Former FNB chief executive and prolific tech investor Michael Jordaan has announced two new ventures, both focusing on artificial intelligence.
The two new ventures are AI Asset Management, which will use algorithms to invest in NASDAQ, and AI Capital, which will make private equity investments in users of AI tools.
According to AI Asset Management’s web page, the group will focus on institutional investors and uses mathematical and statistical methods to guide and automate investment decisions.
Jordaan said the group is already investing in NASDAQ stocks to build up a performance track record. AI Capital, meanwhile, is a Private Equity Fund focused on institutional investors.
The company was founded by Jordaan, Nic Kohler, Willem Roos, and Roger Grobler, who have been working together in various forms for decades and investing together for the last eight years as founding investors in telecoms group Rain, and many others.
According to the AI Capital web page, the fund will invest in businesses “that benefit disproportionately from the deployment and use of data-driven decision-making”.
“AI Capital Partners’ portfolio of investments are all businesses that have tilted the playing field in their favour using technology that enables new business models in large industries – good examples are Rain and Tyme Bank,” it said.
Through AI Capital Partners, the AI Capital Fund VCC and its sub-funds have been incorporated in Singapore as an investment fund for institutional investors.
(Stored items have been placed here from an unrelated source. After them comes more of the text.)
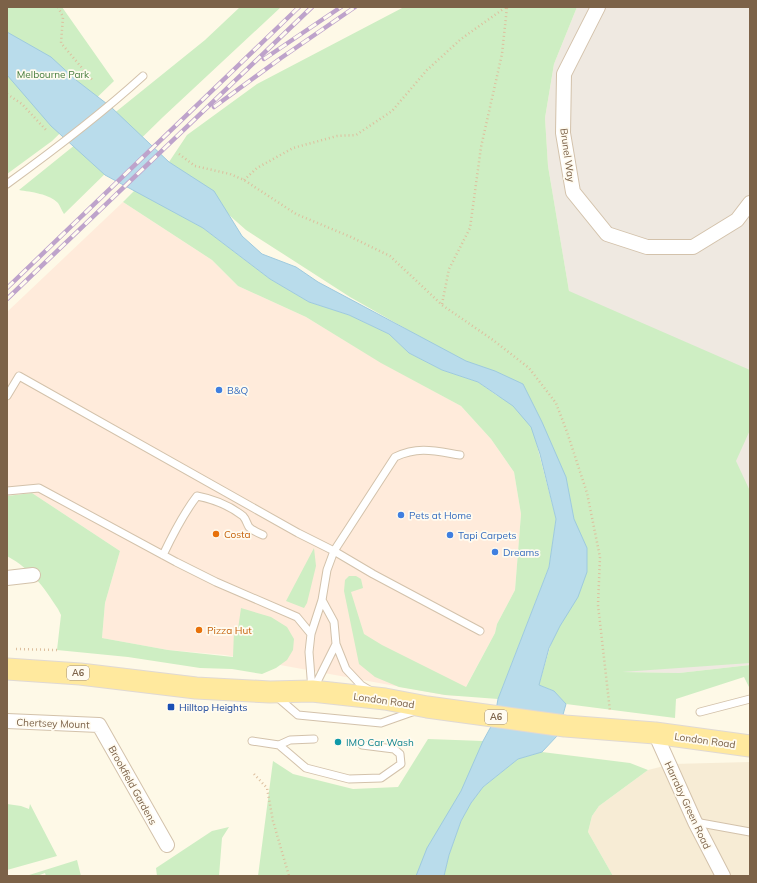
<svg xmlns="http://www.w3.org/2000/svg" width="757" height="883" font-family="Mulish,sans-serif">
	<rect width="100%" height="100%" fill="#fef9e7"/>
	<path fill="#f7ecd5" d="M 750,762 L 750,876 L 613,876 L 588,832 L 592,816 L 599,806 L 648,770 L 672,764 Z"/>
	<path fill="#ffebdb" d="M 123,202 L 212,260 L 238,286 L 306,317 L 382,363 L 461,406 L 491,439 L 514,472 L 521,514 L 515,590 L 497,624 L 495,633 L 461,696 L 445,695 L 225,655 L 168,650 L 102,638 L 105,603 L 120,551 L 32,493 L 7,496 L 7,312 Z"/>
	<path fill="#efe9e1" d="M 577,7 L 750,7 L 750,665 L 679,673 L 614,672 L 569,291 L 548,166 L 545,118 L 554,64 Z"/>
	<path fill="#ceeec3" d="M 7,7 L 62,7 L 114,81 L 52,141 L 7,174 Z
		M 240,7 L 281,7 L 163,117 L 64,214 C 62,211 60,206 58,203 C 50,194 31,192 19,190 L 205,40 Z
		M 404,7 L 577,7 L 554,64 L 545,118 L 548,166 L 569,291 L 750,370 L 750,430 L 736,461 L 750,491 L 750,663 L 622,672 L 679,673 L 750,665 L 750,689 L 744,677 L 676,699 L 675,718 L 566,704 L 554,691 L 539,685 L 577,554 L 534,434 L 556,519 L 549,567 L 498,699 L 445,695 L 399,687 L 375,677 L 359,664 L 344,591 L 345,580 L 349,576 L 356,576 L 361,579 L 363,588 L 351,592 L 364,634 L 382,645 L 466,687 L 495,633 L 497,624 L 515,590 L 521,514 L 514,472 L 491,439 L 461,406 L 381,363 L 306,317 L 238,286 L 212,260 L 123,202 L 135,190 L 203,228 L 270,279 L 309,302 L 349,315 L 389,334 L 409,353 L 442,370 L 478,382 L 499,397 L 473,367 L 350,297 L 246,230 L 169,162 L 187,135 L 257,84 Z
		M 32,493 L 120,551 L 105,603 L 102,638 L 168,650 L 233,657 L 234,630 L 238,629 L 241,608 L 271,617 L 287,627 L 294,639 L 293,650 L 287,660 L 276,668 L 262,674 L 232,669 L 200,668 L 128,657 L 57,650 L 61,615 L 58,609 C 43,586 32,570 7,556 L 7,496 Z
		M 314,548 L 316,566 L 307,603 L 304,608 L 286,601 Z
		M 428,739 L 483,741 L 427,876 L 258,876 L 273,761 L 293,774 L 353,789 L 398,787 Z
		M 542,752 L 630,763 L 648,770 L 599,806 L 592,816 L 588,832 L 613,876 L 444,876 L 449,855 L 461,821 L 471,803 L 483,787 L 518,759 Z
		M 7,804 L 21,806 L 29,809 L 30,804 L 57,856 L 7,870 Z
		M 229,827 L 222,838 L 219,876 L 157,876 L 156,868 L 212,831 Z
		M 77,860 L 81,876 L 46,876 L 45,873 L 37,876 L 26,876 Z"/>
	<path fill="#b9dceb" stroke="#9ecade" d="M 7,32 L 51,57 L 76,80 L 111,107 L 169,162 L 214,191 L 242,236 L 262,254 L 296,267 L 318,282 L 466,361 L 495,371 L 523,384 L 542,422 L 566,477 L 574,519 L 587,548 L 587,572 L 578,597 L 560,626 L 549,648 L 539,685 L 554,691 L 566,704 L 557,736 L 542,752 L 518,759 L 483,787 L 471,803 L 461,821 L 449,855 L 444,876 L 416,876 L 427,848 L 461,791 L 483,741 L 494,721 L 498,699 L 549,567 L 556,519 L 540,454 L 531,427 L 513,406 L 478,382 L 442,370 L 409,353 L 389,334 L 349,315 L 309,302 L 270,279 L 203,228 L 105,175 L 51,126 L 7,75 Z"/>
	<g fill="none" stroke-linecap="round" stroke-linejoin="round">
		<defs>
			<path id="service" d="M 7,184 C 54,150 100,115 143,76
				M 7,396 L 19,376 L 298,533 L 334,551 L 395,457 C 419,446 435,451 460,455
				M 7,491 L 39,488 L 176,562 L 216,582 L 297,617 L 311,634
				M 163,555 C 173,534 183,514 197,496 C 213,499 230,506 243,516 C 246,519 247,524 249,527 C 253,531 258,533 263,535
				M 322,600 L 334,622 L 336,644 L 346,669 L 361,685 L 371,691
				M 314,688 L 336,644
				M 312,690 L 309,652 L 311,634 L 322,600 L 327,570 L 334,551 L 373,574 L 480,631
				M 276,696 L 298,715 L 381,723 L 415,711
				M 700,712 L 750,699
				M 252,741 L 279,745 L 290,740 L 314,739
				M 279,745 L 306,768 L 349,779 L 381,778 L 401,764 L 400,754 L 394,749 L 362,745
				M 695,822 L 750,832"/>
			<path id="minor" d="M 598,7 L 564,74 L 563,133 L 573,192 L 607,234 L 647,247 L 693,247 L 737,220 L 750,203
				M 7,578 L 33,575
				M 7,721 L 99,725 L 167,845
				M 655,733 L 695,822 L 723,876"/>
			<path id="primary" d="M 7,669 L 80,674 L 196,688 L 270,692 L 312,691 L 385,699 L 427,707 L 565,726 L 655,733 L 750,746"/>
		</defs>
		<use href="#service" stroke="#d3c2ab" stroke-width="9"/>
		<use href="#minor" stroke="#d3c2ab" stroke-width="16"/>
		<use href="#primary" stroke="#e0d9d3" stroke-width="23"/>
		<path stroke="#ddbf9e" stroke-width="2.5" stroke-dasharray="1 3" stroke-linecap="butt" d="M 58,7 L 63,17 L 61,43 L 93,81
			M 7,94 L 22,104 L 46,130
			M 179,154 L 195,166 L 230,174 L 244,180 L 296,214 L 351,237 L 390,256 L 442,305 L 493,340 L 529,368 L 556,403 L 567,432 L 587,493 L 600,557 L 598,605 L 610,711
			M 244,180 L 257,168 L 293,148 L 337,136 L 356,135 L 392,111 L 427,70 L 461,39 L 506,7
			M 442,304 L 449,269 L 470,228 L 481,147 L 502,54 L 507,7
			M 16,649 L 57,650
			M 254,774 L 267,788 L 273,821 L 289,876"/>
		<use href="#service" stroke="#fff" stroke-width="7"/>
		<use href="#minor" stroke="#fff" stroke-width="14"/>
		<use href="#primary" stroke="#ffe99e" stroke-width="21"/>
		<defs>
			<path id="rail" d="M 264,59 L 341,7
				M 214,107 L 281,58 L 355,7
				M 7,288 L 299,7
				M 7,299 L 312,7"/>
		</defs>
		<use href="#rail" stroke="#bea3cb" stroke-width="4.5"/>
		<use href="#rail" stroke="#fffbf0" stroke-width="3" stroke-dasharray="9" stroke-linecap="butt"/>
	</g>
	<g fill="#3f7fe0" stroke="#fffbf0" stroke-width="1.5">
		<circle cx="219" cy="390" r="4"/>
		<circle cx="401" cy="515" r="4"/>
		<circle cx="450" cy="535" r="4"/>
		<circle cx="495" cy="552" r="4"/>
	</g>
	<g fill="#e8710a" stroke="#fffbf0" stroke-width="1.5">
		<circle cx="216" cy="534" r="4"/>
		<circle cx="199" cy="630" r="4"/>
	</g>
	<rect fill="#1a4fb4" stroke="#fffbf0" stroke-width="1.5" x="167" y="703" width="8" height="8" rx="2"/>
	<circle fill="#0f9aa8" stroke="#fffbf0" stroke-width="1.5" cx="338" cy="742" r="4"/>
	<g text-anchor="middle" stroke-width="3.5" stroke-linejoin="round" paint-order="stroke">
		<g fill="#fffbf0" stroke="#a3907a" stroke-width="1">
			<rect x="67" y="666" width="22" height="14" rx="3"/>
			<rect x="485" y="710" width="22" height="14" rx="3"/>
		</g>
		<g font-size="9" font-weight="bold" fill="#7c6248">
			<text x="78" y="676">A6</text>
			<text x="496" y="720">A6</text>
		</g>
		<g font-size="10" fill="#457c3c" stroke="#fffbf0">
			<text x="53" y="78">Melbourne Park</text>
		</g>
		<g font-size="10" fill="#7c6248" stroke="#fffbf0">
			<text transform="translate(568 155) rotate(82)" y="4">Brunel Way</text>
			<text transform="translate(384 700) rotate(8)" y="4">London Road</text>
			<text transform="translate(53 723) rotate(2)" y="4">Chertsey Mount</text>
			<text transform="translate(705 740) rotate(8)" y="4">London Road</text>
			<text transform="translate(133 785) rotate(61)" y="4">Brookfield Gardens</text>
			<text transform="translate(688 805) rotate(65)" y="4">Harraby Green Road</text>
		</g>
		<g font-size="10" fill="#366cbe" stroke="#fffbf0" text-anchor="start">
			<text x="227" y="394">B&amp;Q</text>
			<text x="409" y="519">Pets at Home</text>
			<text x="458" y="539">Tapi Carpets</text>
			<text x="503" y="556">Dreams</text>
		</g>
		<g font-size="10" fill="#c56008" stroke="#fffbf0" text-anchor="start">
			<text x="224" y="538">Costa</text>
			<text x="207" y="634">Pizza Hut</text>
		</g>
		<g font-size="10" fill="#164399" stroke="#fffbf0" text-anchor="start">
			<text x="179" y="711">Hilltop Heights</text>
		</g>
		<g font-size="10" fill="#0d838f" stroke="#fffbf0" text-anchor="start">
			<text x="346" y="746">IMO Car Wash</text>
		</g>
	</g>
	<rect width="757" height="883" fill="none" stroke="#7c6248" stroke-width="16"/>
</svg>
The group intends to raise $200 million from institutions, Jordaan said.
Jordaan is a well-established investor in the South African tech space, having made significant investments in groups like Rain, Bank Zero, crypto exchange VALR and other tech companies via his private investment firm, Montegray Capital.
He is also credited with leading many of the innovations and technological advances at FNB during his time as CEO, which made the bank a market leader in the digital and online space in South Africa.
Artificial Intelligence has fast become one of the most prominent buzzwords in tech, with AI-driven chatbots like ChatGPT and its Google and Microsoft competitors grabbing headlines in the first few months of the year.
The technology has also courted some controversy with creatives, with AI-image manipulators, AI-processed voice mimicry and various other AI-driven technologies emerging that create visuals, text and sounds from user prompts.
While this has sparked fears of these kinds of technologies rapidly encroaching and disrupting jobs and human productivity, AI proponents have defended them as being advanced tools that could enhance productivity and human outputs.
According to Jordaan, there’s no stopping the advance.
“Artificial Intelligence will become ubiquitous, indispensable and powerful across our modern world,” he said.